Abstract: BACKGROUND Atrial fibrillation in the absence of rheumatic valvular disease is associated with a fivefold to sevenfold increased risk of ischemic stroke. METHODS AND MAIN RESULTS The Stroke Prevention in Atrial Fibrillation Study, a multicenter, randomized trial, compared 325 mg/day aspirin (double-blind) or warfarin with placebo for prevention of ischemic stroke and systemic embolism (primary events), and included 1,330 inpatients and outpatients with constant or intermittent atrial fibrillation. During a mean follow-up of 1.3 years, the rate of primary events in patients assigned to placebo was 6.3% per year and was reduced by 42% in those assigned to aspirin (3.6% per year; p = 0.02; 95% confidence interval, 9-63%). In the subgroup of warfarin-eligible patients (most less than 76 years old), warfarin dose-adjusted to prolong prothrombin time to 1.3-fold to 1.8-fold that of control reduced the risk of primary events by 67% (warfarin versus placebo, 2.3% versus 7.4% per year; p = 0.01; 95% confidence interval, 27-85%). Primary events or death were reduced 58% (p = 0.01) by warfarin and 32% (p = 0.02) by aspirin. The risk of significant bleeding was 1.5%, 1.4%, and 1.6% per year in patients assigned to warfarin, aspirin, and placebo, respectively. CONCLUSIONS Aspirin and warfarin are both effective in reducing ischemic stroke and systemic embolism in patients with atrial fibrillation.

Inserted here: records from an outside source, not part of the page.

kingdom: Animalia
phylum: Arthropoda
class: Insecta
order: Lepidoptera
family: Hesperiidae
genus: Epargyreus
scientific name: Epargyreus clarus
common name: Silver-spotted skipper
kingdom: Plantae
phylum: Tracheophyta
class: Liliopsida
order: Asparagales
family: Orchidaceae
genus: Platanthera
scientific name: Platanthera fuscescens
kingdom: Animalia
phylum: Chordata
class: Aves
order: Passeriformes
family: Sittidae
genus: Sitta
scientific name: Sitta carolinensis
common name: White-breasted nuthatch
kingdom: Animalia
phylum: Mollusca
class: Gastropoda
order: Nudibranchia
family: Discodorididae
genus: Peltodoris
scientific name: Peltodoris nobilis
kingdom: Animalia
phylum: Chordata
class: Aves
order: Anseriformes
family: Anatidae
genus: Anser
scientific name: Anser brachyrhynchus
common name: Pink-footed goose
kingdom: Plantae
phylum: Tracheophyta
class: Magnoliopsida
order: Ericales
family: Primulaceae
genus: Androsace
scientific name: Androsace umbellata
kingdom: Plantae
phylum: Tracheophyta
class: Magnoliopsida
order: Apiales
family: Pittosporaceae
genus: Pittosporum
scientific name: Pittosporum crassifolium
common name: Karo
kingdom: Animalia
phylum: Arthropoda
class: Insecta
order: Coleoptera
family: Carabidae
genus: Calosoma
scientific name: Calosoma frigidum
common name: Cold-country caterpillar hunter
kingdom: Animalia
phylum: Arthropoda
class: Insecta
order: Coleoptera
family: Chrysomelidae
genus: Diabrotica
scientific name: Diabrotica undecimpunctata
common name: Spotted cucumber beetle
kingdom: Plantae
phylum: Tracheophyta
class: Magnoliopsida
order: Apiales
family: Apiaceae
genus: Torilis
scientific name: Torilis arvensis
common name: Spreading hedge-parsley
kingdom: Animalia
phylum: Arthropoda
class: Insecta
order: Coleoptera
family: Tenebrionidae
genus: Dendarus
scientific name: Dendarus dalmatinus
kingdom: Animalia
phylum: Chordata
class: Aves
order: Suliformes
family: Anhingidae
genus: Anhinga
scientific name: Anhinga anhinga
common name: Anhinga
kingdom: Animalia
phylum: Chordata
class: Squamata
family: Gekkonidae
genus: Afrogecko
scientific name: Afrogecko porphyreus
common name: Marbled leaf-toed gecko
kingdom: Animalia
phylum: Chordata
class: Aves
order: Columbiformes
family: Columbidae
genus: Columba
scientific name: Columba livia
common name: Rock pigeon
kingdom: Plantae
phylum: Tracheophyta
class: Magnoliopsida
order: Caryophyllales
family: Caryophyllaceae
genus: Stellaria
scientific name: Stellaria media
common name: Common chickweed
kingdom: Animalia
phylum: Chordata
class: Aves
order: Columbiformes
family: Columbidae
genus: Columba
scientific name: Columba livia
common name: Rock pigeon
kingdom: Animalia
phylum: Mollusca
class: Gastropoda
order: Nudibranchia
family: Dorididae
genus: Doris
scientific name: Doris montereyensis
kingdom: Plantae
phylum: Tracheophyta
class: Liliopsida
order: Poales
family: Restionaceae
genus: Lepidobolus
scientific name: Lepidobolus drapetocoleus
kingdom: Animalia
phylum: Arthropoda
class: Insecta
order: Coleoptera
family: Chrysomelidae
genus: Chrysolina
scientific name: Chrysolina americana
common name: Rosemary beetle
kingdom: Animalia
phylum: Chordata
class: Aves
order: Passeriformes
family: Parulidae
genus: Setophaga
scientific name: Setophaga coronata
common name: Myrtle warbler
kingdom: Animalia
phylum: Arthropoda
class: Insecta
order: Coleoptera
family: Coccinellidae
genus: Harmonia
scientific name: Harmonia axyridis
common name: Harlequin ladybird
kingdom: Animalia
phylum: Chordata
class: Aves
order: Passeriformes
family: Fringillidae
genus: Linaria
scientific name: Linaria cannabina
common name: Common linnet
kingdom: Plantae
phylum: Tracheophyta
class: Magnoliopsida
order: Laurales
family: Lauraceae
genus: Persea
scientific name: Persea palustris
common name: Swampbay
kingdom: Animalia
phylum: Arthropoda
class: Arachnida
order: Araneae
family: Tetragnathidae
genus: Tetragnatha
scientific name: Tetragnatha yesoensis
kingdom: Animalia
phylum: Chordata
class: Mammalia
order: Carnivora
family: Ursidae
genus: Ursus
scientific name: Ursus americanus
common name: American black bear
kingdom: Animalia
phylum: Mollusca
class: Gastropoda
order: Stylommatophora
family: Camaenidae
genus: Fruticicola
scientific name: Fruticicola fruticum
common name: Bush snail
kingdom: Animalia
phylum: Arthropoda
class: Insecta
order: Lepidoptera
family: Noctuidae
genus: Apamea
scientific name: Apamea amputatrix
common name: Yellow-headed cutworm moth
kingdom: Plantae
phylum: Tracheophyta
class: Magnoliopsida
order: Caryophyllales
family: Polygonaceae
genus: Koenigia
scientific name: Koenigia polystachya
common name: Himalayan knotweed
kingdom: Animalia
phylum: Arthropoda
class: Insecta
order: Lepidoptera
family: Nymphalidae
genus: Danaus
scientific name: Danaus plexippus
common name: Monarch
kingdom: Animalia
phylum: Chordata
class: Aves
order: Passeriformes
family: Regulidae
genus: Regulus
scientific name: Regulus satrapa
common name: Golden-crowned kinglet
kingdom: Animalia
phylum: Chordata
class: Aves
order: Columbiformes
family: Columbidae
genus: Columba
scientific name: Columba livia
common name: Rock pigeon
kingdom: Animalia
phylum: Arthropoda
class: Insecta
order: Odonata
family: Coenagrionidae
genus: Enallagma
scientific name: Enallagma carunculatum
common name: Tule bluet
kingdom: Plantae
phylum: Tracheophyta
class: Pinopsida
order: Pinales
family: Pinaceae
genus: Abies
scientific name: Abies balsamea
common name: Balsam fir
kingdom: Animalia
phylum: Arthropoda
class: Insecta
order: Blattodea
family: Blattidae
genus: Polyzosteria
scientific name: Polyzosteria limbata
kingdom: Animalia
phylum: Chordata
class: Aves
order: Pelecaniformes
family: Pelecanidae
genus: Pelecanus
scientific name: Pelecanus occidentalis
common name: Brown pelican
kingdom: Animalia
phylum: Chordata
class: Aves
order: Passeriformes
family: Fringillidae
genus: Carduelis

Because warfarin-eligible patients composed a subset of all aspirin-eligible patients, the magnitude of reduction in events by warfarin versus aspirin cannot be compared. Too few events occurred in warfarin-eligible patients to directly assess the relative benefit of aspirin compared with warfarin, and the trial is continuing to address this issue. Patients with nonrheumatic atrial fibrillation who can safely take either aspirin or warfarin should receive prophylactic antithrombotic therapy to reduce the risk of stroke.